| PROBLEM TO SOLVE |
Return each line of the records holding the string "Sausheim".

| Saved data entries |
++++++++++

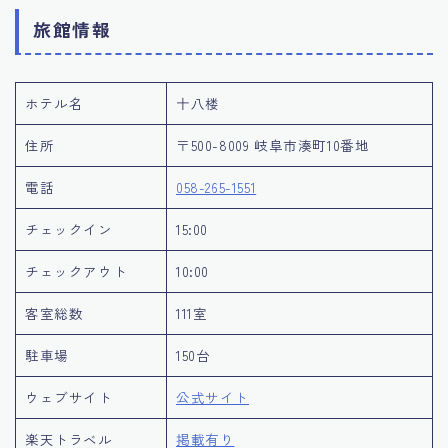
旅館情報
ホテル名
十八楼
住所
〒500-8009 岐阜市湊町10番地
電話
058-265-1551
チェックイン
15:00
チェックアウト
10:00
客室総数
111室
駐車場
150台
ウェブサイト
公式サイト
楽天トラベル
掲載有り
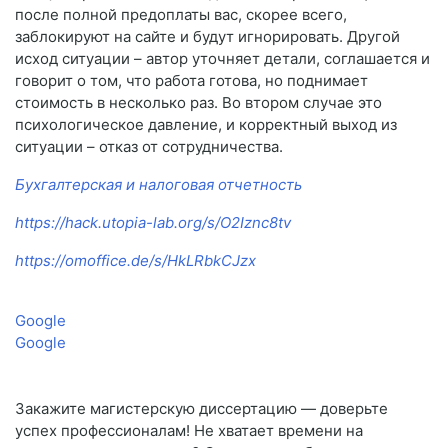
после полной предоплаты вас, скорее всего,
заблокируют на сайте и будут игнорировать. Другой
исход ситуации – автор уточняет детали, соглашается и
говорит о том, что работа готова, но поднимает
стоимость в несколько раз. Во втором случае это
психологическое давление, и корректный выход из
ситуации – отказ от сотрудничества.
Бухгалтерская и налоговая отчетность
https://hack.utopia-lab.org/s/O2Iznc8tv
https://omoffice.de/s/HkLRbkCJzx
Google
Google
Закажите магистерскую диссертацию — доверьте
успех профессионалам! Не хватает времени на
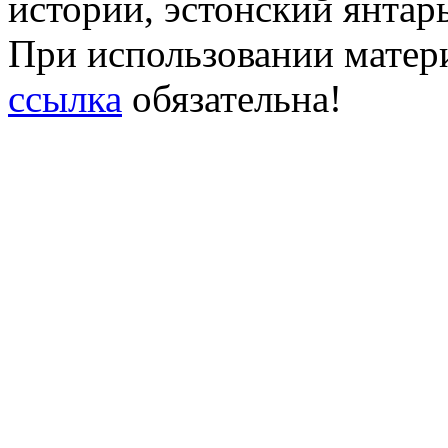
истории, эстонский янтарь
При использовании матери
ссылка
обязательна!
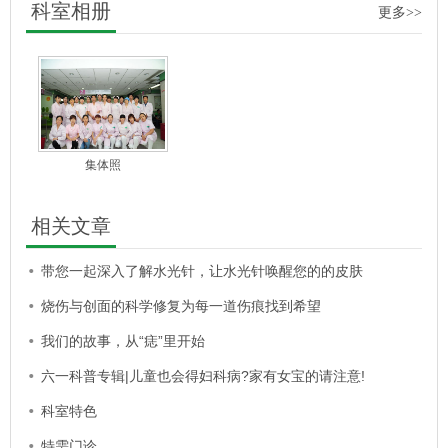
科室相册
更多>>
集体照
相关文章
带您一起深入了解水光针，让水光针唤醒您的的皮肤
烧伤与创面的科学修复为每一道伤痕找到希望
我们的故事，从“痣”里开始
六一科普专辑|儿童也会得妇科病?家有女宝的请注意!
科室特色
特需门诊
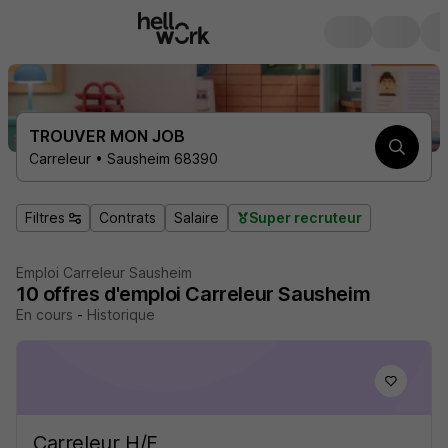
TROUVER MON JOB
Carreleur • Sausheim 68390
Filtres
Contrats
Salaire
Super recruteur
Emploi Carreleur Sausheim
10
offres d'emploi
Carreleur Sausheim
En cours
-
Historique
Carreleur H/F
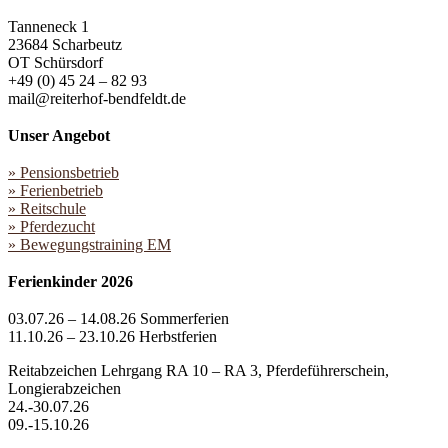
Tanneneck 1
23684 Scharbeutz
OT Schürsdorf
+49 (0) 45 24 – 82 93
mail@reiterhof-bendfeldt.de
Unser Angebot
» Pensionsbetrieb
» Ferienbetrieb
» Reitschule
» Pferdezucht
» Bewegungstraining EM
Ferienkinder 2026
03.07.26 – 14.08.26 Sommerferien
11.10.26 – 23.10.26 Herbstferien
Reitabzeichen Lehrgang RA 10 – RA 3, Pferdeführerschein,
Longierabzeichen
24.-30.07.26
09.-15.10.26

++++++++++

| EXERCISE RESPONSE |
Carreleur • Sausheim 68390
Emploi Carreleur Sausheim
Carreleur Sausheim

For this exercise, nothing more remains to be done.